WHAT YOU NEED TO DO:
Arrange every line of the records below as a Markdown table with the columns Row and Line, numbering the rows and omitting any blank lines.

[Saved entries]
--------------------------------

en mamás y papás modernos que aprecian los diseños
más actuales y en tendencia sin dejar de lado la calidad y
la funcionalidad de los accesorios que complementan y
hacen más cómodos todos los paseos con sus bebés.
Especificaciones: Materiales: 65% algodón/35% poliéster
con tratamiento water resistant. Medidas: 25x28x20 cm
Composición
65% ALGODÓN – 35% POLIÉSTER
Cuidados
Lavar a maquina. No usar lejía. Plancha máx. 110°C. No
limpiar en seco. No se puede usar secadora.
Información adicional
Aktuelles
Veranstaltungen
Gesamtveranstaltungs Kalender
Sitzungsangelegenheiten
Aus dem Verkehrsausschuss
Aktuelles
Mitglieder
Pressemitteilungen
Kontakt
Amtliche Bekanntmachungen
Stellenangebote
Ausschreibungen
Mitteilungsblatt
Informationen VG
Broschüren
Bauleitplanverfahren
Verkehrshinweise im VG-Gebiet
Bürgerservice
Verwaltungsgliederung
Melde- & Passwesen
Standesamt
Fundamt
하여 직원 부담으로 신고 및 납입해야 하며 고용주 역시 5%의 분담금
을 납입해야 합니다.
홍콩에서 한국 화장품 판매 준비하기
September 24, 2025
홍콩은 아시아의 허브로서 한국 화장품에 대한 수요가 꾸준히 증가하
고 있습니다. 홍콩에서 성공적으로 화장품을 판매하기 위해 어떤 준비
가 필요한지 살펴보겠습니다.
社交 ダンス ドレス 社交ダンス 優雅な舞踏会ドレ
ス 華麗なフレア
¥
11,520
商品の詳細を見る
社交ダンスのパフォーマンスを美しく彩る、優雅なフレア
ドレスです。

--------------------------------

SOLUTION TO THIS EXERCISE:
| Row | Line |
|---|---|
| 1 | en mamás y papás modernos que aprecian los diseños |
| 2 | más actuales y en tendencia sin dejar de lado la calidad y |
| 3 | la funcionalidad de los accesorios que complementan y |
| 4 | hacen más cómodos todos los paseos con sus bebés. |
| 5 | Especificaciones: Materiales: 65% algodón/35% poliéster |
| 6 | con tratamiento water resistant. Medidas: 25x28x20 cm |
| 7 | Composición |
| 8 | 65% ALGODÓN – 35% POLIÉSTER |
| 9 | Cuidados |
| 10 | Lavar a maquina. No usar lejía. Plancha máx. 110°C. No |
| 11 | limpiar en seco. No se puede usar secadora. |
| 12 | Información adicional |
| 13 | Aktuelles |
| 14 | Veranstaltungen |
| 15 | Gesamtveranstaltungs Kalender |
| 16 | Sitzungsangelegenheiten |
| 17 | Aus dem Verkehrsausschuss |
| 18 | Aktuelles |
| 19 | Mitglieder |
| 20 | Pressemitteilungen |
| 21 | Kontakt |
| 22 | Amtliche Bekanntmachungen |
| 23 | Stellenangebote |
| 24 | Ausschreibungen |
| 25 | Mitteilungsblatt |
| 26 | Informationen VG |
| 27 | Broschüren |
| 28 | Bauleitplanverfahren |
| 29 | Verkehrshinweise im VG-Gebiet |
| 30 | Bürgerservice |
| 31 | Verwaltungsgliederung |
| 32 | Melde- & Passwesen |
| 33 | Standesamt |
| 34 | Fundamt |
| 35 | 하여 직원 부담으로 신고 및 납입해야 하며 고용주 역시 5%의 분담금 |
| 36 | 을 납입해야 합니다. |
| 37 | 홍콩에서 한국 화장품 판매 준비하기 |
| 38 | September 24, 2025 |
| 39 | 홍콩은 아시아의 허브로서 한국 화장품에 대한 수요가 꾸준히 증가하 |
| 40 | 고 있습니다. 홍콩에서 성공적으로 화장품을 판매하기 위해 어떤 준비 |
| 41 | 가 필요한지 살펴보겠습니다. |
| 42 | 社交 ダンス ドレス 社交ダンス 優雅な舞踏会ドレ |
| 43 | ス 華麗なフレア |
| 44 | ¥ |
| 45 | 11,520 |
| 46 | 商品の詳細を見る |
| 47 | 社交ダンスのパフォーマンスを美しく彩る、優雅なフレア |
| 48 | ドレスです。 |